Something to eat, he thought, would definitely be on the agenda at this point. Rik normally tried to keep his in-game eating to a minimum, as it could get you into bad habits out-of-game—and there were always the stories of people whose brain/body relationship had somehow left their bodies too amenable to believing that the virtual food had been real, so that they gained terrible amounts of weight even though their diets in the real world continued as usual.
Rik went through the gate and headed across the cobbled plaza, shuddering at the thought. He wondered yet again how some people could spend all their spare time in Microcosms like SinTwo and GulaGula—which were all about not just eating, b
ut eating entirely too much—and come out again still able to cope. The thought of places where you could purposely turn off your appestat and eat constantly, for hours, without any side effects, always struck him as faintly disgusting. But no laws were being broken there, and it was people’s own business what they did . . .
As for me, he thought, turning into one little street that was lined with cookshops and restaurants, a sausage or two won’t do any damage at all. About halfway down the street Rik could see the glow in the windows of the House of the Last Man Standing, his crowd’s preferred tavern. It was well away from the busy heart of town, but the prices were better down here, and the Last Man had a name for being popular with the locals as well as with the quick- turnover battle-following crowd.

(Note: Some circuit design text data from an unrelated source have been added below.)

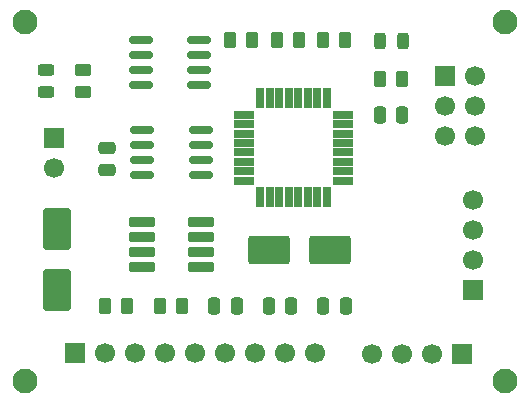
<source format=gbr>
%TF.GenerationSoftware,KiCad,Pcbnew,9.0.2*%
%TF.CreationDate,2025-09-04T16:38:10+03:00*%
%TF.ProjectId,MCU Data Logger,4d435520-4461-4746-9120-4c6f67676572,rev?*%
%TF.SameCoordinates,Original*%
%TF.FileFunction,Soldermask,Top*%
%TF.FilePolarity,Negative*%
%FSLAX46Y46*%
G04 Gerber Fmt 4.6, Leading zero omitted, Abs format (unit mm)*
G04 Created by KiCad (PCBNEW 9.0.2) date 2025-09-04 16:38:10*
%MOMM*%
%LPD*%
G01*
G04 APERTURE LIST*
G04 Aperture macros list*
%AMRoundRect*
0 Rectangle with rounded corners*
0 $1 Rounding radius*
0 $2 $3 $4 $5 $6 $7 $8 $9 X,Y pos of 4 corners*
0 Add a 4 corners polygon primitive as box body*
4,1,4,$2,$3,$4,$5,$6,$7,$8,$9,$2,$3,0*
0 Add four circle primitives for the rounded corners*
1,1,$1+$1,$2,$3*
1,1,$1+$1,$4,$5*
1,1,$1+$1,$6,$7*
1,1,$1+$1,$8,$9*
0 Add four rect primitives between the rounded corners*
20,1,$1+$1,$2,$3,$4,$5,0*
20,1,$1+$1,$4,$5,$6,$7,0*
20,1,$1+$1,$6,$7,$8,$9,0*
20,1,$1+$1,$8,$9,$2,$3,0*%
G04 Aperture macros list end*
%ADD10RoundRect,0.250000X0.262500X0.450000X-0.262500X0.450000X-0.262500X-0.450000X0.262500X-0.450000X0*%
%ADD11RoundRect,0.250000X-0.262500X-0.450000X0.262500X-0.450000X0.262500X0.450000X-0.262500X0.450000X0*%
%ADD12RoundRect,0.250000X-0.475000X0.250000X-0.475000X-0.250000X0.475000X-0.250000X0.475000X0.250000X0*%
%ADD13RoundRect,0.250000X0.250000X0.475000X-0.250000X0.475000X-0.250000X-0.475000X0.250000X-0.475000X0*%
%ADD14R,1.700000X1.700000*%
%ADD15C,1.700000*%
%ADD16RoundRect,0.250001X0.949999X-1.499999X0.949999X1.499999X-0.949999X1.499999X-0.949999X-1.499999X0*%
%ADD17C,2.100000*%
%ADD18RoundRect,0.150000X-0.825000X-0.150000X0.825000X-0.150000X0.825000X0.150000X-0.825000X0.150000X0*%
%ADD19RoundRect,0.094250X-0.742750X-0.282750X0.742750X-0.282750X0.742750X0.282750X-0.742750X0.282750X0*%
%ADD20RoundRect,0.094250X-0.282750X-0.742750X0.282750X-0.742750X0.282750X0.742750X-0.282750X0.742750X0*%
%ADD21RoundRect,0.243750X-0.243750X-0.456250X0.243750X-0.456250X0.243750X0.456250X-0.243750X0.456250X0*%
%ADD22RoundRect,0.250000X-0.250000X-0.475000X0.250000X-0.475000X0.250000X0.475000X-0.250000X0.475000X0*%
%ADD23RoundRect,0.250001X1.499999X0.949999X-1.499999X0.949999X-1.499999X-0.949999X1.499999X-0.949999X0*%
%ADD24RoundRect,0.243750X-0.456250X0.243750X-0.456250X-0.243750X0.456250X-0.243750X0.456250X0.243750X0*%
%ADD25RoundRect,0.099250X-0.987750X-0.297750X0.987750X-0.297750X0.987750X0.297750X-0.987750X0.297750X0*%
%ADD26RoundRect,0.250000X0.450000X-0.262500X0.450000X0.262500X-0.450000X0.262500X-0.450000X-0.262500X0*%
G04 APERTURE END LIST*
D10*
%TO.C,R5*%
X135635500Y-57150000D03*
X133810500Y-57150000D03*
%TD*%
D11*
%TO.C,R1*%
X144375500Y-34645600D03*
X146200500Y-34645600D03*
%TD*%
D12*
%TO.C,C5*%
X133908800Y-43754001D03*
X133908800Y-45653999D03*
%TD*%
D13*
%TO.C,C1*%
X144905499Y-57150000D03*
X143005501Y-57150000D03*
%TD*%
D14*
%TO.C,ICSP*%
X162555000Y-37693600D03*
D15*
X165095000Y-37693600D03*
X162555000Y-40233600D03*
X165095000Y-40233600D03*
X162555000Y-42773600D03*
X165095000Y-42773600D03*
%TD*%
D10*
%TO.C,R4*%
X140251800Y-57150000D03*
X138426800Y-57150000D03*
%TD*%
D16*
%TO.C,Y2*%
X129667000Y-55838401D03*
X129667000Y-50638399D03*
%TD*%
D17*
%TO.C,H1*%
X167640000Y-33070800D03*
%TD*%
D18*
%TO.C,U1*%
X136920200Y-42281100D03*
X136920200Y-43551100D03*
X136920200Y-44821100D03*
X136920200Y-46091100D03*
X141870200Y-46091100D03*
X141870200Y-44821100D03*
X141870200Y-43551100D03*
X141870200Y-42281100D03*
%TD*%
%TO.C,U2*%
X136793200Y-34614600D03*
X136793200Y-35884600D03*
X136793200Y-37154600D03*
X136793200Y-38424600D03*
X141743200Y-38424600D03*
X141743200Y-37154600D03*
X141743200Y-35884600D03*
X141743200Y-34614600D03*
%TD*%
D17*
%TO.C,H3*%
X167640000Y-63500000D03*
%TD*%
D19*
%TO.C,U3*%
X145563000Y-40950000D03*
X145563000Y-41750000D03*
X145563000Y-42550000D03*
X145563000Y-43350000D03*
X145563000Y-44150000D03*
X145563000Y-44950000D03*
X145563000Y-45750000D03*
X145563000Y-46550000D03*
D20*
X146933000Y-47920000D03*
X147733000Y-47920000D03*
X148533000Y-47920000D03*
X149333000Y-47920000D03*
X150133000Y-47920000D03*
X150933000Y-47920000D03*
X151733000Y-47920000D03*
X152533000Y-47920000D03*
D19*
X153903000Y-46550000D03*
X153903000Y-45750000D03*
X153903000Y-44950000D03*
X153903000Y-44150000D03*
X153903000Y-43350000D03*
X153903000Y-42550000D03*
X153903000Y-41750000D03*
X153903000Y-40950000D03*
D20*
X152533000Y-39580000D03*
X151733000Y-39580000D03*
X150933000Y-39580000D03*
X150133000Y-39580000D03*
X149333000Y-39580000D03*
X148533000Y-39580000D03*
X147733000Y-39580000D03*
X146933000Y-39580000D03*
%TD*%
D14*
%TO.C,UART*%
X163957000Y-61204000D03*
D15*
X161417000Y-61204000D03*
X158877001Y-61204000D03*
X156337000Y-61204000D03*
%TD*%
D17*
%TO.C,H4*%
X127000000Y-63500000D03*
%TD*%
D21*
%TO.C,D1*%
X157090499Y-34713000D03*
X158965501Y-34713000D03*
%TD*%
D14*
%TO.C,I2C*%
X164896800Y-55778400D03*
D15*
X164896800Y-53238400D03*
X164896800Y-50698401D03*
X164896800Y-48158400D03*
%TD*%
D22*
%TO.C,C3*%
X152238001Y-57150000D03*
X154137999Y-57150000D03*
%TD*%
D14*
%TO.C,DIO*%
X131191000Y-61149000D03*
D15*
X133731000Y-61149000D03*
X136270999Y-61149000D03*
X138811000Y-61149000D03*
X141351000Y-61149000D03*
X143891000Y-61149000D03*
X146431000Y-61149000D03*
X148971001Y-61149000D03*
X151511000Y-61149000D03*
%TD*%
D17*
%TO.C,H2*%
X127000000Y-33070800D03*
%TD*%
D22*
%TO.C,C4*%
X157058001Y-40995600D03*
X158957999Y-40995600D03*
%TD*%
D11*
%TO.C,R3*%
X152249500Y-34668000D03*
X154074500Y-34668000D03*
%TD*%
D23*
%TO.C,Y1*%
X152815601Y-52425600D03*
X147615599Y-52425600D03*
%TD*%
D11*
%TO.C,R7*%
X157075500Y-37947600D03*
X158900500Y-37947600D03*
%TD*%
D10*
%TO.C,R2*%
X150162900Y-34645600D03*
X148337900Y-34645600D03*
%TD*%
D24*
%TO.C,D2*%
X128739800Y-37162499D03*
X128739800Y-39037501D03*
%TD*%
D25*
%TO.C,U4*%
X136920200Y-50012600D03*
X136920200Y-51282600D03*
X136920200Y-52552600D03*
X136920200Y-53822600D03*
X141870200Y-53822600D03*
X141870200Y-52552600D03*
X141870200Y-51282600D03*
X141870200Y-50012600D03*
%TD*%
D14*
%TO.C,VCC*%
X129463800Y-42906800D03*
D15*
X129463800Y-45446800D03*
%TD*%
D22*
%TO.C,C2*%
X147621801Y-57150000D03*
X149521799Y-57150000D03*
%TD*%
D26*
%TO.C,R6*%
X131876800Y-39012500D03*
X131876800Y-37187500D03*
%TD*%
M02*

</source>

He pushed in the broad iron-bound door and glanced around. The Last Man’s front room was high-ceilinged for an in-town inn, with the second floor apparently converted to a gallery in some earlier era: some people thought this might have been a coaching inn at some earlier time and had had its courtyard enclosed. At any rate, now there were two levels to drink and dine on—the big downstairs floor and the upstairs gallery level, where you could hang over the railing and pelt people you didn’t like with beef bones.

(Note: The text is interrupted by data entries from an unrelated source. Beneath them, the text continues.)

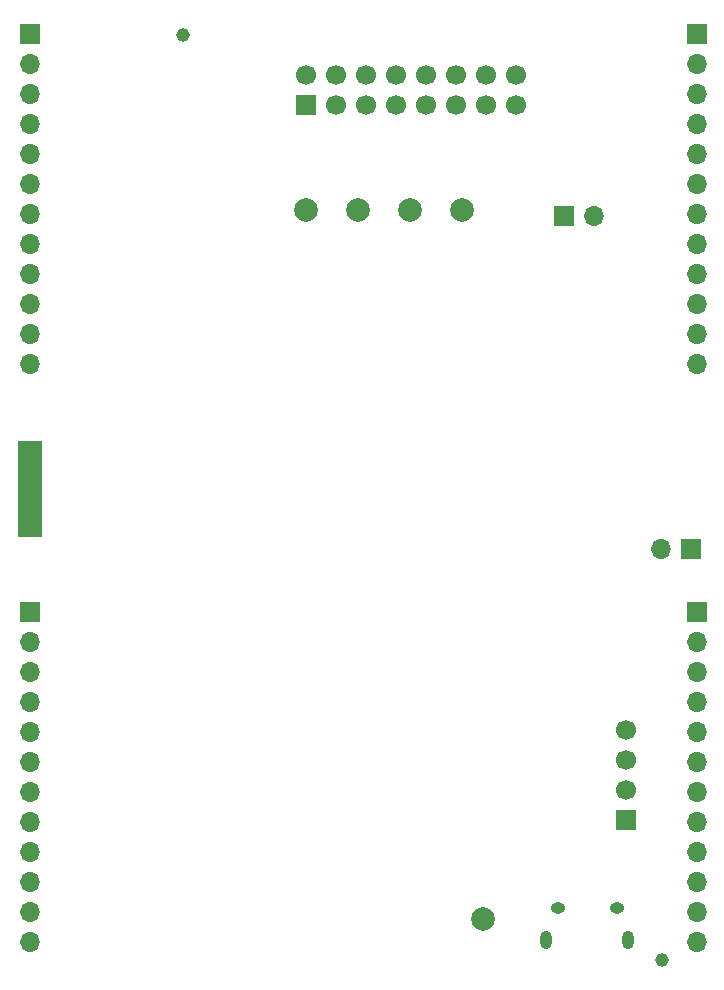
<source format=gbr>
%TF.GenerationSoftware,KiCad,Pcbnew,(5.99.0-12348-g4b436fb86d)*%
%TF.CreationDate,2021-09-23T14:41:55+01:00*%
%TF.ProjectId,Ampelope_Components,416d7065-6c6f-4706-955f-436f6d706f6e,rev?*%
%TF.SameCoordinates,Original*%
%TF.FileFunction,Soldermask,Bot*%
%TF.FilePolarity,Negative*%
%FSLAX46Y46*%
G04 Gerber Fmt 4.6, Leading zero omitted, Abs format (unit mm)*
G04 Created by KiCad (PCBNEW (5.99.0-12348-g4b436fb86d)) date 2021-09-23 14:41:55*
%MOMM*%
%LPD*%
G01*
G04 APERTURE LIST*
%ADD10C,0.100000*%
%ADD11C,1.152000*%
%ADD12O,1.250000X0.950000*%
%ADD13O,1.000000X1.550000*%
%ADD14R,1.700000X1.700000*%
%ADD15O,1.700000X1.700000*%
%ADD16C,1.700000*%
%ADD17C,2.000000*%
G04 APERTURE END LIST*
D10*
%TO.C,FID1*%
X103000000Y-86600000D02*
X103000000Y-94600000D01*
X103000000Y-94600000D02*
X101000000Y-94600000D01*
X101000000Y-94600000D02*
X101000000Y-86600000D01*
X101000000Y-86600000D02*
X103000000Y-86600000D01*
G36*
X103000000Y-94600000D02*
G01*
X101000000Y-94600000D01*
X101000000Y-86600000D01*
X103000000Y-86600000D01*
X103000000Y-94600000D01*
G37*
X103000000Y-94600000D02*
X101000000Y-94600000D01*
X101000000Y-86600000D01*
X103000000Y-86600000D01*
X103000000Y-94600000D01*
%TD*%
D11*
%TO.C,FID3*%
X115000000Y-52200000D03*
%TD*%
%TO.C,FID2*%
X155500000Y-130500000D03*
%TD*%
D12*
%TO.C,J8*%
X151700000Y-126150000D03*
D13*
X152700000Y-128850000D03*
D12*
X146700000Y-126150000D03*
D13*
X145700000Y-128850000D03*
%TD*%
D14*
%TO.C,J9*%
X147225000Y-67500000D03*
D15*
X149765000Y-67500000D03*
%TD*%
D14*
%TO.C,J5*%
X125400000Y-58100000D03*
D16*
X125400000Y-55560000D03*
X127940000Y-58100000D03*
X127940000Y-55560000D03*
X130480000Y-58100000D03*
X130480000Y-55560000D03*
X133020000Y-58100000D03*
X133020000Y-55560000D03*
X135560000Y-58100000D03*
X135560000Y-55560000D03*
X138100000Y-58100000D03*
X138100000Y-55560000D03*
X140640000Y-58100000D03*
X140640000Y-55560000D03*
X143180000Y-58100000D03*
X143180000Y-55560000D03*
%TD*%
D17*
%TO.C,TP2*%
X125400000Y-67000000D03*
%TD*%
%TO.C,TP4*%
X138600000Y-67000000D03*
%TD*%
%TO.C,TP3*%
X129800000Y-67000000D03*
%TD*%
D14*
%TO.C,J7*%
X152500000Y-118710000D03*
D16*
X152500000Y-116170000D03*
X152500000Y-113630000D03*
X152500000Y-111090000D03*
%TD*%
D14*
%TO.C,J6*%
X157975000Y-95700000D03*
D15*
X155435000Y-95700000D03*
%TD*%
D17*
%TO.C,TP1*%
X134200000Y-67000000D03*
%TD*%
%TO.C,TP5*%
X140400000Y-127100000D03*
%TD*%
D14*
%TO.C,J4*%
X158500000Y-101100000D03*
D15*
X158500000Y-103640000D03*
X158500000Y-106180000D03*
X158500000Y-108720000D03*
X158500000Y-111260000D03*
X158500000Y-113800000D03*
X158500000Y-116340000D03*
X158500000Y-118880000D03*
X158500000Y-121420000D03*
X158500000Y-123960000D03*
X158500000Y-126500000D03*
X158500000Y-129040000D03*
%TD*%
D14*
%TO.C,J2*%
X102000000Y-101100000D03*
D15*
X102000000Y-103640000D03*
X102000000Y-106180000D03*
X102000000Y-108720000D03*
X102000000Y-111260000D03*
X102000000Y-113800000D03*
X102000000Y-116340000D03*
X102000000Y-118880000D03*
X102000000Y-121420000D03*
X102000000Y-123960000D03*
X102000000Y-126500000D03*
X102000000Y-129040000D03*
%TD*%
D14*
%TO.C,J1*%
X102000000Y-52100000D03*
D15*
X102000000Y-54640000D03*
X102000000Y-57180000D03*
X102000000Y-59720000D03*
X102000000Y-62260000D03*
X102000000Y-64800000D03*
X102000000Y-67340000D03*
X102000000Y-69880000D03*
X102000000Y-72420000D03*
X102000000Y-74960000D03*
X102000000Y-77500000D03*
X102000000Y-80040000D03*
%TD*%
D14*
%TO.C,J3*%
X158500000Y-52100000D03*
D15*
X158500000Y-54640000D03*
X158500000Y-57180000D03*
X158500000Y-59720000D03*
X158500000Y-62260000D03*
X158500000Y-64800000D03*
X158500000Y-67340000D03*
X158500000Y-69880000D03*
X158500000Y-72420000D03*
X158500000Y-74960000D03*
X158500000Y-77500000D03*
X158500000Y-80040000D03*
%TD*%
M02*

</source>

As the door closed, a bone whizzed past Rik and bounced on the flagstoned floor in front of him. Instantly a mereworm dashed out from under one of the nearby tables, snatched it up, and made off with it, roasting the bone with a tiny jet of firebreath as it went. Rik looked up at the sound of laughter and saw Tom and Barbara and Raoul, all in MediMages Without Frontiers post-battle garb, sitting at a table for four up in the gallery wing nearest the door. “You’re late!” Barbara shouted.

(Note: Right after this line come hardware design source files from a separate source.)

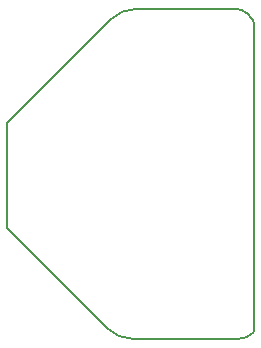
<source format=gm1>
G04*
G04 #@! TF.GenerationSoftware,Altium Limited,Altium Designer,25.6.2 (33)*
G04*
G04 Layer_Color=16711935*
%FSLAX44Y44*%
%MOMM*%
G71*
G04*
G04 #@! TF.SameCoordinates,9BB86C1C-490A-4274-8EA7-9D778CBDAB0B*
G04*
G04*
G04 #@! TF.FilePolarity,Positive*
G04*
G01*
G75*
%ADD28C,0.1270*%
D28*
X339000Y296000D02*
G03*
X360680Y287020I21680J21680D01*
G01*
X449490D02*
G03*
X462652Y292472I0J18614D01*
G01*
D02*
G03*
X463550Y294640I-2168J2168D01*
G01*
Y553720D02*
G03*
X461754Y558056I-6132J0D01*
G01*
X457200Y562610D02*
G03*
X448002Y566420I-9198J-9198D01*
G01*
X363220D02*
G03*
X341540Y557440I0J-30661D01*
G01*
X254000Y381000D02*
X339000Y296000D01*
X360680Y287020D02*
X449490D01*
X463550Y294640D02*
Y553720D01*
X457200Y562610D02*
X461754Y558056D01*
X363220Y566420D02*
X448002D01*
X254000Y469900D02*
X341540Y557440D01*
X254000Y381000D02*
Y469900D01*
M02*

</source>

“Two days late!” Tom called down.
“Oh, come on, it’s only one,” Rik called up to them, and headed for the stairs.
When he got up into the gallery, his mouth started to water immediately, because they hadn’t waited for him, and the order had just arrived. The fourth place setting, with the typical oversized napkin and the Meruvelter two-tined fork, had a big sausage platter on it, and a hunk of brown fennel bread, and beside it was a huge mug of the local whitebrew beer, like one of the Belgian wheat beers. “Oh, you guys,” Rik said as he plunked down on the bench beside Barbara, “you have no idea how good this looks. Barb, how’s the little one?”